▸ TRECHO PARA LEITURA
[postado da varanda, sob intenso frio.
Imagem: El Sueño - Francisco de Goya].
A BAÍA TURVA
Venta como ninguém. Fim de um inverno interminável que ainda resiste aos golpes de sol.
Adiante, treliçada pelo parapeito da varanda a baía norte é um lençol marrom. Pensasse nela como cama, diria que sim, que está ornada por antiquíssimo lençol marrom, já gasto e um tanto impróprio para o sono. E sobre este lençol, em franjas que se dobram por toda a superfície, rendas brancas que o vento vai soprando com extrema volúpia.
Ao largo a Ilha de Santa Catarina. Travesseiros, por analogia. Travesseiros verde-olivas, algo desbotados por uma névoa que lhe parece eterna. Penso na névoa como um branco véu dependurado em local inimaginável, talvez um dossel invisível que mantêm afastados dela os mosquitos, o brilho, o direito de ser verde até cegar.
Por derradeiro os prédios, mas primeiro as pontes. A de ferro, antiga feito o tempo, solitária como um açor no alto céu. Partes dela carcomidas pela ferrugem, lembram chagas vivas, cascudas. Parece-me que sua pele foi esfolada nessas partes e sua fragilidade metálica escapa por entremeios.
Outras pontes, de concreto, escoam veículos de todos os tamanhos. Tão apressados a ponto de iludirem. Chego a imaginar que são elas, as pontes, que os atravessam, e não o inverso.
Depois os prédios. Sim, os prédios. Expectadores enfileirados ao longo da orla, gente de concreto de alturas diversas, de olhos vítreos migrando entre verde e azul, ora transparentes e reflexivos, ora ocultos por lentes escuras.
De toda a paisagem que se avizinha apenas a baía, este leito macio e profundo, denuncia que a primavera tardará. Está turva e desolada. Não fosse por um barco que teima em se equilibrar dependurado à sua frágil âncora, estaria completamente só.
Agita-se, sacode suas águas. Joga-se contra as pedras em violentos e repetitivos suicídios líquidos. Desde a manhã castigada por lufadas intensas. Varou o dia a se debater, tentando, creio eu, livrar-se das cores ocres. Em vão.

▸ AÇÃO NECESSÁRIA A
Devolva, do texto sobre a baía turva, tudo o que vai de "Adiante, treliçada pelo" até "com extrema volúpia.", sem mudar nada.

▸ DADOS DE ORIGEM
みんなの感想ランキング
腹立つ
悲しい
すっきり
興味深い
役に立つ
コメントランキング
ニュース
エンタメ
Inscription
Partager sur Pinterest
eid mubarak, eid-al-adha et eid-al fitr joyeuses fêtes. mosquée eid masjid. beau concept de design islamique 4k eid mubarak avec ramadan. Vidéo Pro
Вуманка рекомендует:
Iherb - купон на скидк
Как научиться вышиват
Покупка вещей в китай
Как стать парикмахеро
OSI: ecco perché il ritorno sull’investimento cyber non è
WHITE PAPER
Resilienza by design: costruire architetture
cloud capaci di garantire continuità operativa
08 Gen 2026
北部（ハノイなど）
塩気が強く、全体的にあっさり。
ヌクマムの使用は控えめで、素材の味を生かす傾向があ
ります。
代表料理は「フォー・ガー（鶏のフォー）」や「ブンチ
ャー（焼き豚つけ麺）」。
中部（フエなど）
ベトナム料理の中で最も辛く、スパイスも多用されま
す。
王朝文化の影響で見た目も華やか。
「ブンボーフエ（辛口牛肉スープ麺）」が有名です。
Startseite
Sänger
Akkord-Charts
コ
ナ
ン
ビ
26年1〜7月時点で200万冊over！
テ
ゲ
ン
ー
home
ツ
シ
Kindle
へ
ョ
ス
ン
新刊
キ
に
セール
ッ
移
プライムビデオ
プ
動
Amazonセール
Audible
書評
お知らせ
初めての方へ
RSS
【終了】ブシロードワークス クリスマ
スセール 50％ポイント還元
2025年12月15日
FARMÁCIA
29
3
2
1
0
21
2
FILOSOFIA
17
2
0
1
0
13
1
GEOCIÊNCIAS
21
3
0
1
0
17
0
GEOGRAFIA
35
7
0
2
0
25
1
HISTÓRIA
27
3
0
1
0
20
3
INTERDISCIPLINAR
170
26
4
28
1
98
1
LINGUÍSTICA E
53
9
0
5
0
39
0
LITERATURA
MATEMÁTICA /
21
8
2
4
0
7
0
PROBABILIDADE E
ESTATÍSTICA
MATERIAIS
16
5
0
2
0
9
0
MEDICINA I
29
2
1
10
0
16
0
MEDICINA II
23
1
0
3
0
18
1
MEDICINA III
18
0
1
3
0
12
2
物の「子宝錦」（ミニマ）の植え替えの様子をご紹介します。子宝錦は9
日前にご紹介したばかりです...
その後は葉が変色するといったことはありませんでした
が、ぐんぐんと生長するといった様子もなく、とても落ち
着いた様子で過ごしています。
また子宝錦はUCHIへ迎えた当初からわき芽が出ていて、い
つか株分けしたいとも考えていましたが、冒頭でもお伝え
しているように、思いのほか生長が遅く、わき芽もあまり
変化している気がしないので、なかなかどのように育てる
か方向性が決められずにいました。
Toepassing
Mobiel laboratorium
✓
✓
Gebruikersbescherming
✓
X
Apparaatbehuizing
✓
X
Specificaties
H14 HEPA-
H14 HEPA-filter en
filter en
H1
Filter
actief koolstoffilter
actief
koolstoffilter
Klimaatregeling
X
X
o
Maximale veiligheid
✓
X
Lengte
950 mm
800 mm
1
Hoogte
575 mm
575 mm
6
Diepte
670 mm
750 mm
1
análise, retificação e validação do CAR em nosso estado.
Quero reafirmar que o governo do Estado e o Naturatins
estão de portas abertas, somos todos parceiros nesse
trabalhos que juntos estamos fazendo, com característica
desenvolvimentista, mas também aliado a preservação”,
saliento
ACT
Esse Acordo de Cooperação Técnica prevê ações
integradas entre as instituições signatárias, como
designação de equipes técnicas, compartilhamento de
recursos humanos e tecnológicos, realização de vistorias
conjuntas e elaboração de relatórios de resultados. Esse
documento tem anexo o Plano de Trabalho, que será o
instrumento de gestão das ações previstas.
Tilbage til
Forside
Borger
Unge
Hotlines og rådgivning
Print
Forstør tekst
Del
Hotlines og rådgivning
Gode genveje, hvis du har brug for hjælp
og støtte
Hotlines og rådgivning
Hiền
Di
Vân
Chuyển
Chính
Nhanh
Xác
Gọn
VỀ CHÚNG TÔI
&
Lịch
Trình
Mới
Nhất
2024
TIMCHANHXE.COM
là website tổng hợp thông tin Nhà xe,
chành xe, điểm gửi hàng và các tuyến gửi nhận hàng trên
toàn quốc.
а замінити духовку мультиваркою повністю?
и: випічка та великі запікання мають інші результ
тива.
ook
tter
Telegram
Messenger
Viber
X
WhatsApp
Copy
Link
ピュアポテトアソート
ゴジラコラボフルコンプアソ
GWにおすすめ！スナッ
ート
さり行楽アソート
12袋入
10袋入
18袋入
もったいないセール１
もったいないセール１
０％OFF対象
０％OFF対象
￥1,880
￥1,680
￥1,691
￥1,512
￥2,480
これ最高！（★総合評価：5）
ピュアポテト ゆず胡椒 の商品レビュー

▸ AÇÃO NECESSÁRIA B
Reescreva as linhas dos dados de origem, da primeira até a que contém "eid mubarak, eid-al-adha", trocando "Pinterest" por "Instagram" e deixando todo o resto igual.

▸ RESULTADO A
Adiante, treliçada pelo parapeito da varanda a baía norte é um lençol marrom. Pensasse nela como cama, diria que sim, que está ornada por antiquíssimo lençol marrom, já gasto e um tanto impróprio para o sono. E sobre este lençol, em franjas que se dobram por toda a superfície, rendas brancas que o vento vai soprando com extrema volúpia.

▸ RESULTADO B
みんなの感想ランキング
腹立つ
悲しい
すっきり
興味深い
役に立つ
コメントランキング
ニュース
エンタメ
Inscription
Partager sur Instagram
eid mubarak, eid-al-adha et eid-al fitr joyeuses fêtes. mosquée eid masjid. beau concept de design islamique 4k eid mubarak avec ramadan. Vidéo Pro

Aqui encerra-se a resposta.